◆ PROBLEM TO SOLVE
Below are records; copy every line in them that holds the word "years".

Transcribed page contents:
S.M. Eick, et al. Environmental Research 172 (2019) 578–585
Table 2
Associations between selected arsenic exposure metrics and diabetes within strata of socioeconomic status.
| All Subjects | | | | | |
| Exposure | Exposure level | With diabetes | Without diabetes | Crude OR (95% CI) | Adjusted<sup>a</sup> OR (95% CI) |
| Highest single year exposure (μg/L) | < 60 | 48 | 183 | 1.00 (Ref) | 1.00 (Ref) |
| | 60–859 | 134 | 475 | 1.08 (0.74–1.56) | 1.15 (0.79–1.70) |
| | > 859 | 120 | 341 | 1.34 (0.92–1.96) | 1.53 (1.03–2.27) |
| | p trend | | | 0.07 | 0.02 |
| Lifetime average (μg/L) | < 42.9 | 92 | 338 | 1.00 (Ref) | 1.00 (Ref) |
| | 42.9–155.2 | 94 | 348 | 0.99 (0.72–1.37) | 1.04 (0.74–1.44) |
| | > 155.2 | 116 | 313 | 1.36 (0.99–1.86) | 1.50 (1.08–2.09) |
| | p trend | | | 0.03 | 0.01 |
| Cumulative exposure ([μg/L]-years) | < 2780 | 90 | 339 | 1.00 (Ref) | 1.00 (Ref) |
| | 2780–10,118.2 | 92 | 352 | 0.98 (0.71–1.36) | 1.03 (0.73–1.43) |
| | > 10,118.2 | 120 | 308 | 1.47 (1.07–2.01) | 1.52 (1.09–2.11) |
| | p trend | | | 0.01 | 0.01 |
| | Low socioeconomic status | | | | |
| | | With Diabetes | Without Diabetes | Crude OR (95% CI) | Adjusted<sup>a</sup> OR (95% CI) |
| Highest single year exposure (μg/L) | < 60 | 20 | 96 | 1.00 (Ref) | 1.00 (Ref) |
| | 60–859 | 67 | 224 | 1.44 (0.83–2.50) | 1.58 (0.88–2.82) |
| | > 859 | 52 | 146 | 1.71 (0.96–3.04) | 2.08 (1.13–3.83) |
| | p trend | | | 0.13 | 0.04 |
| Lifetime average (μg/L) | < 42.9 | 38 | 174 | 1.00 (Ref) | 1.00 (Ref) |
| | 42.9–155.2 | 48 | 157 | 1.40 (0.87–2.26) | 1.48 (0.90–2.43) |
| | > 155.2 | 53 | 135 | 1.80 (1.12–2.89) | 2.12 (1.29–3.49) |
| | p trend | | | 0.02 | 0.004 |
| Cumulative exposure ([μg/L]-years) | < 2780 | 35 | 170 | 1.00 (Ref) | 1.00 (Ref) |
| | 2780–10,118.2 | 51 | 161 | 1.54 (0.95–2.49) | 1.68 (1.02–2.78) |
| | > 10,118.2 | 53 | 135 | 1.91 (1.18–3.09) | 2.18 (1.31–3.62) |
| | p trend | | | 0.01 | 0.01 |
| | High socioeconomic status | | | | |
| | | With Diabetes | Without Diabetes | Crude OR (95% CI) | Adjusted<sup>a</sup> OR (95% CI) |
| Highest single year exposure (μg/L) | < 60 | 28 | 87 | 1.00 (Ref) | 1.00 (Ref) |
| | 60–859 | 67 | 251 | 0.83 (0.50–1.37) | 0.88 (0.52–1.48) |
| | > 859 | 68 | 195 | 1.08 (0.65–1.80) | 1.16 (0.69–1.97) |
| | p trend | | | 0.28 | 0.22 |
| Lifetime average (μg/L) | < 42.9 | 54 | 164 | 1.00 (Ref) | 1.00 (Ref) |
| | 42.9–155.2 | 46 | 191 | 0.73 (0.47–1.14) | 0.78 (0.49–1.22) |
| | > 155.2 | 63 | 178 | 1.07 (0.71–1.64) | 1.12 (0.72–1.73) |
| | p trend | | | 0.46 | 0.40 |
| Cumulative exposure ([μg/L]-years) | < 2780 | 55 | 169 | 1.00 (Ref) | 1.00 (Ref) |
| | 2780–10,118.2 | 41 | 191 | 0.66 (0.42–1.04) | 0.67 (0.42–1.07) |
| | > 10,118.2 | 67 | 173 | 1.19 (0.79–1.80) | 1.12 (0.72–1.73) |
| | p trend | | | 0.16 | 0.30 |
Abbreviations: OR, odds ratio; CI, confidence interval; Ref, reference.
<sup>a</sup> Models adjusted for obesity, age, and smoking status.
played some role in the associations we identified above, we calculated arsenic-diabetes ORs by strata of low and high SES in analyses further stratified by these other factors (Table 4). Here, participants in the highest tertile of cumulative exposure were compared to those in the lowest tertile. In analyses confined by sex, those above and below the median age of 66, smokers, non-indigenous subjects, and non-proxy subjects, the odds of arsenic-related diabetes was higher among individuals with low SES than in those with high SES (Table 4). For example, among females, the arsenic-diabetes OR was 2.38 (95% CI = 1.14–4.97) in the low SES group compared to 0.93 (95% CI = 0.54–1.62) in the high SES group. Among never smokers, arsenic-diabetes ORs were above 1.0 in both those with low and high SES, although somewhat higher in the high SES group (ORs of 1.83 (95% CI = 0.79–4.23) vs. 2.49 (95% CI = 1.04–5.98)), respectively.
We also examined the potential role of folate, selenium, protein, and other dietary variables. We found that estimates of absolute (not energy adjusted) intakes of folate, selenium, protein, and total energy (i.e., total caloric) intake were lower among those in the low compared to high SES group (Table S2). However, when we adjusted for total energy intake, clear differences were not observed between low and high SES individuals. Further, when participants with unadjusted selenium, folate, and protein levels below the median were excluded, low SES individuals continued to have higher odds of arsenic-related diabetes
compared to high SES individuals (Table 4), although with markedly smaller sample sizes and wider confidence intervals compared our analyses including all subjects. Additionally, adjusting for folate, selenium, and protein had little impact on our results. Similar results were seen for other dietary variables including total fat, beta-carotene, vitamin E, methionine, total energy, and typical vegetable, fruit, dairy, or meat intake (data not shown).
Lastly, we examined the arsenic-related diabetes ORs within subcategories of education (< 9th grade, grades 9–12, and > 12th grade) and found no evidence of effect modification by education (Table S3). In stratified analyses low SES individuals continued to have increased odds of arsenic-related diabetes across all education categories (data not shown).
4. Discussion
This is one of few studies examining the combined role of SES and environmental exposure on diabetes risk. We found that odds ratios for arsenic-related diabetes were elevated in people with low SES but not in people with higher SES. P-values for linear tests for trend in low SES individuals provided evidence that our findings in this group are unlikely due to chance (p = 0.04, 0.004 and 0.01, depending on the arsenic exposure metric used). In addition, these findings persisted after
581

◆ EXERCISE ANSWER
| Cumulative exposure ([μg/L]-years) | < 2780 | 90 | 339 | 1.00 (Ref) | 1.00 (Ref) |
| Cumulative exposure ([μg/L]-years) | < 2780 | 35 | 170 | 1.00 (Ref) | 1.00 (Ref) |
| Cumulative exposure ([μg/L]-years) | < 2780 | 55 | 169 | 1.00 (Ref) | 1.00 (Ref) |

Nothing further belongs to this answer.